Example 2 5-inch silicon wafer (N(100) p 4~
6Ω-cm.

[Oil 15.5X10 atom/cc, Cs
1.0 x 10 atm/cc) under various conditions and subjected to heat treatment (1150° C. x 4 hours), and the state of precipitates on the back side where the film was formed was observed using a microscope.

FIG. 1 shows a two-layer structure of a silicon nitride film and a polysilicon film on the back surface of a silicon wafer.

Figure 2 shows a case in which a silicon nitride film is formed on the back surface, and figure a shows a case in which a silicon nitride film is further formed after forming a silicon nitride film (the present invention). After the film is formed, annealing treatment is performed under the conditions for depositing a silicon film.C in the figure shows a case where annealing treatment is performed under the conditions for depositing a silicon nitride film, and then annealing treatment is performed under the conditions for depositing a polysilicon film.

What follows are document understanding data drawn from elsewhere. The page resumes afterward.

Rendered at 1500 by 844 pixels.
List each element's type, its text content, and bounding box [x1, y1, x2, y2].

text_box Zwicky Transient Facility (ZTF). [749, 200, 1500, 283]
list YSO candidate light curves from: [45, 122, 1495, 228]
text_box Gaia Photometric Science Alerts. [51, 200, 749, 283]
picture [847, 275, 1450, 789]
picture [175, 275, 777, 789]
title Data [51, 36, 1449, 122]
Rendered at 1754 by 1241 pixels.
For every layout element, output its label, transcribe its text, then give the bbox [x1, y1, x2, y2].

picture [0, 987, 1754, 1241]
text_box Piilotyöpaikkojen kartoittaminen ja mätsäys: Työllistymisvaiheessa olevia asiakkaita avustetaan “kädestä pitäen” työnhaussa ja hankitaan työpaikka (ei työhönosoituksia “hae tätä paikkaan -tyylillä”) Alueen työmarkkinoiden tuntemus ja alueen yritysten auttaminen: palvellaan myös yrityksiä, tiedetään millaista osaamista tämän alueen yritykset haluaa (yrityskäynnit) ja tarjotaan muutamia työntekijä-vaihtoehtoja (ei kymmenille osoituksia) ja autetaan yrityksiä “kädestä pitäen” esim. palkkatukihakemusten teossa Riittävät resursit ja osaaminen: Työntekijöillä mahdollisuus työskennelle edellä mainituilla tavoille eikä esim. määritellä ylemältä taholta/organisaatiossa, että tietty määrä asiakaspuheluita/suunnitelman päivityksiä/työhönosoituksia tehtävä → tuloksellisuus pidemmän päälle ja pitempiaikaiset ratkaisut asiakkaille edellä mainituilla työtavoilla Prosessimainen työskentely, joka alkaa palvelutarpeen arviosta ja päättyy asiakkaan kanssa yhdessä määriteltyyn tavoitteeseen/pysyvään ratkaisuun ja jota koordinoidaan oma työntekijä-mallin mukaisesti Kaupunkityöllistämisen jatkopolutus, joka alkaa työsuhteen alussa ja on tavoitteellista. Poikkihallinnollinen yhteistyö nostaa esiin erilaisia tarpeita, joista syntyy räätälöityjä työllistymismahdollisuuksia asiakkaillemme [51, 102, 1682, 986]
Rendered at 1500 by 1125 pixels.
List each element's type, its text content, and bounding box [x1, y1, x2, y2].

FIG. 3 shows a case in which a silicon nitride film and a polysilicon film are formed on the back surface of a silicon wafer, and then the required heat treatment is performed.
Effects of the invention: Precipitates of 7 x 107 cm2 or more were observed up to a distance of about 0.11m Compared to the case of a single layer film, a reduction in the amount of warpage by about 4 layers m - 4 layers μm was observed.

Furthermore, the precipitates on the back layer of the silicon wafer can be significantly increased from 5 x 103 co/cm2 to more than 7 x 107 co/cm2 compared to the case of a single layer film, which has an intrinsic gettering effect. Silicon wafers can be manufactured easily.

[Brief explanation of the drawing]

FIG. 1, FIG. 2 a, b, c, and FIG. 3 are microscopic photographs of longitudinal sections of silicon wafers.

Claims (1)

[Scope of Claims] 1. A silicon wafer characterized in that it has two or more thin films formed by successively forming a silicon nitride film and a polysilicon film on its back surface by low-pressure CVD, and has an intrinsic gettering effect. 2. The silicon wafer according to claim 1, wherein the silicon nitride film has a thickness of 0.05 to 0.1 μm and the polysilicon film has a thickness of 0.5 to 1.5 μm.